Sie fragte, ob er schon gefrühstückt habe, und er log und sagte ja. Vielleicht könnten sie einen kleinen Spaziergang machen, schlug sie vor, als sei er gekommen, um sich das Gut anzusehen. Sie führte ihn in das Gewehrzimmer, wo sie nach passenden Stiefeln für ihn suchten. Da waren Stiefel, die wie Roßkastanien glänz­ten, und Stiefel, die immer feucht wirkten. Der Küstenpfad führte in beiden Richtungen aus der Bucht heraus. Harry hatte in regelmäßigen Abständen Stacheldrahtabsperrungen angebracht oder Schilder aufgestellt mit der Aufschrift »LEBENSGE­FAHR! SELBSTSCHÜSSE«. Er lag mit dem Stadtrat in heftiger Fehde wegen der Genehmigung zur Errichtung eines Camping­platzes, und die abschlägigen Bescheide brachten ihn manchmal zum Rasen. Sie wählten den Nordhang und den Wind, und sie hatte sich bei ihm eingehängt, um besser zuhören zu können. Der Norden war windiger, aber am Südhang mußte man hinter­einander durch den Stechginster gehen.

»Ich muß ein bißchen weg, Ann«, sagte er und versuchte ihren Namen natürlich auszusprechen. »Ich wollte am Telefon nicht darüber reden.« Er hatte seine >Ich-zieh-in-den-Krieg-Stimme< angenommen und kam sich wie ein Idiot vor, als sie ihm in den Ohren klang. »Ich muß weg, um einen Liebhaber zu erpressen«, hätte er zu ihr sagen sollen.

»Weg irgendwohin Bestimmtes, oder nur weg von mir?«

»Ich muß etwas im Ausland erledigen«, sagte er und versuchte vergeblich von seiner Rolle als Kriegsheld wegzukommen. »Ich glaube nicht, daß du während meiner Abwesenheit in die Bywa­ter Street kommen solltest.«

Sie hatte ihre Finger in die seinen verschränkt, aber das gehörte eben so zu den Dingen, die sie tat: Sie verhielt sich natürlich den Leuten gegenüber, allen Leuten. Unter ihnen, in der Felsenkluft, brach sich die See und bildete wütend Muster aus Gischtschlan­gen.

»Und du bist den ganzen Weg hierher gekommen, nur um mir zu sagen, daß das Haus unzugänglich ist?« fragte sie. Er gab keine Antwort.

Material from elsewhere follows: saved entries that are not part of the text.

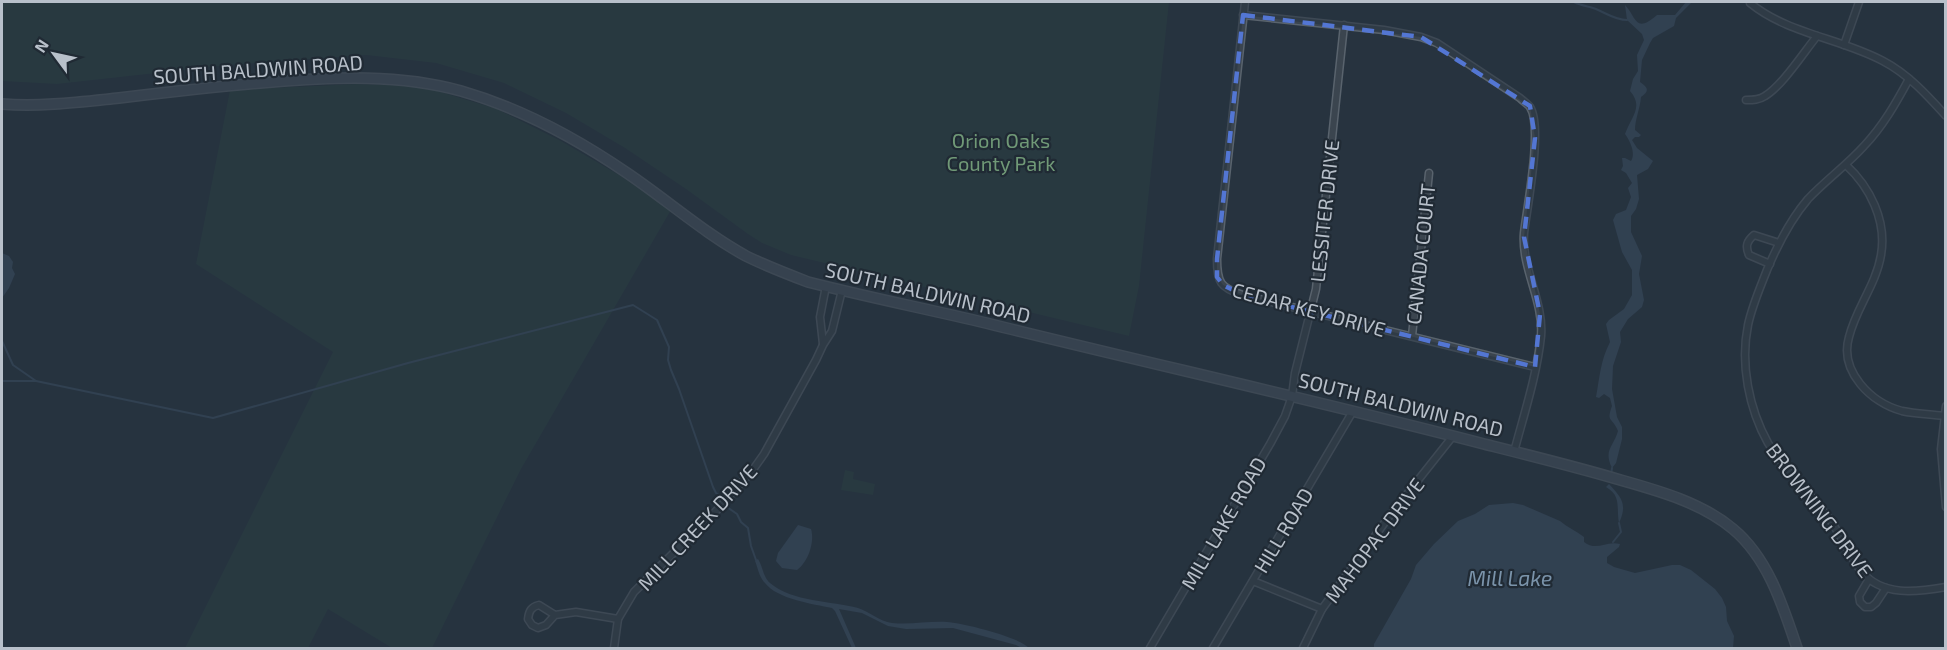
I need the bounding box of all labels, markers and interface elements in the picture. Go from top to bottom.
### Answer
north arrow [24,24,84,84]
text: N [30,36,52,56]
street label: SOUTH BALDWIN ROAD [152,50,364,88]
park label: Orion Oaks County Park [947,128,1055,175]
street label: LESSITER DRIVE [1305,139,1343,283]
street label: CANADA COURT [1401,182,1439,326]
street label: SOUTH BALDWIN ROAD [823,257,1033,327]
street label: CEDAR KEY DRIVE [1230,277,1388,341]
street label: SOUTH BALDWIN ROAD [1296,367,1506,441]
street label: BROWNING DRIVE [1762,438,1878,582]
street label: MILL LAKE ROAD [1175,453,1271,593]
street label: MILL CREEK DRIVE [632,459,762,595]
street label: MAHOPAC DRIVE [1319,473,1429,607]
street label: HILL ROAD [1248,483,1318,577]
water label: Mill Lake [1468,565,1552,590]

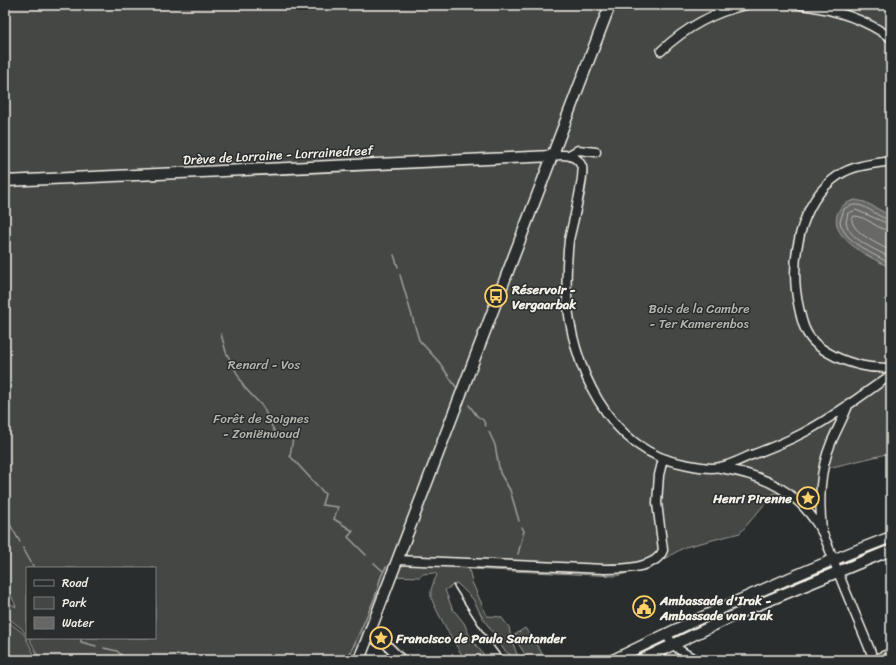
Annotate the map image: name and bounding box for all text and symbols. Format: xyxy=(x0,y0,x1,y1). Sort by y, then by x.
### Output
street label: Drève de Lorraine - Lorrainedreef xyxy=(183,138,375,171)
place label: Réservoir - Vergaarbak xyxy=(511,278,577,316)
bus stop icon: Réservoir - Vergaarbak xyxy=(483,283,509,309)
park label: Bois de la Cambre - Ter Kamerenbos xyxy=(648,297,750,335)
park label: Renard - Vos xyxy=(228,353,301,376)
park label: Forêt de Soignes - Zoniënwoud xyxy=(213,407,309,445)
place icon: Henri Pirenne xyxy=(795,485,821,511)
place label: Henri Pirenne xyxy=(712,487,792,510)
legend xyxy=(26,567,156,639)
text: Road xyxy=(62,572,89,594)
place label: Ambassade d'Irak - Ambassade van Irak xyxy=(659,589,773,627)
text: Park xyxy=(62,592,87,614)
public building icon: Ambassade d'Irak - Ambassade van Irak xyxy=(631,594,657,620)
text: Water xyxy=(62,612,95,634)
place icon: Francisco de Paula Santander xyxy=(368,625,394,651)
place label: Francisco de Paula Santander xyxy=(395,627,567,650)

»Ich werde es anders versuchen«, schlug sie vor, nachdem sie eine Weile gewandert waren. »Wenn die Bywater Street noch zugänglich wäre, hättest du dann vorgeschlagen, ich solle kommen? Oder willst du mir sagen, daß sie endgültig unzugänglich ist?«

Sie blieb stehen und schaute ihn an, hielt ihn von sich und ver­suchte seine Antwort zu lesen. Sie flüsterte >Um Himmels willen<, und er konnte zugleich den Zweifel, den Stolz und die Hoffnung auf ihrem Gesicht sehen und fragte sich, was sie in sei­nem sah, denn er selbst wußte nicht, was er fühlte, außer, daß er nirgendwo in ihre Nähe gehörte, nirgendwo in die Nähe dieses Ortes, sie war wie eine Frau auf einer schwimmenden Insel, die sich schnell von ihm wegbewegte, inmitten der Schatten all ihrer Liebhaber.

Er empfand Liebe für sie, Gleichgültigkeit, er beobachtete mit dem Fluch der Leidenschaftslosigkeit, wie sie ihn verließ. Wenn ich mich selbst nicht kenne, wie kann ich dann sagen, wer du bist? Er sah die Linien des Alters und des Leidens und des Kamp­fes, die ihr gemeinsames Leben gezogen hatte. Sie war alles, was er wollte, sie war nichts, sie erinnerte ihn an jemanden, den er einst vor langer Zeit gekannt hatte; sie war ihm ein Rätsel, er kannte sie genau. Er sah den Ernst auf ihrem Gesicht und fragte sich eine Minute lang, wie er dies je hatte für Tiefe halten kön­nen; in der nächsten Minute verachtete er sich wegen seiner Ab­hängigkeit von ihr und wollte nur noch frei sein. Er wollte rufen >Komm zurück< tat es aber nicht: Er streckte nicht einmal eine Hand aus, um zu verhindern, daß sie von ihm wegglitt.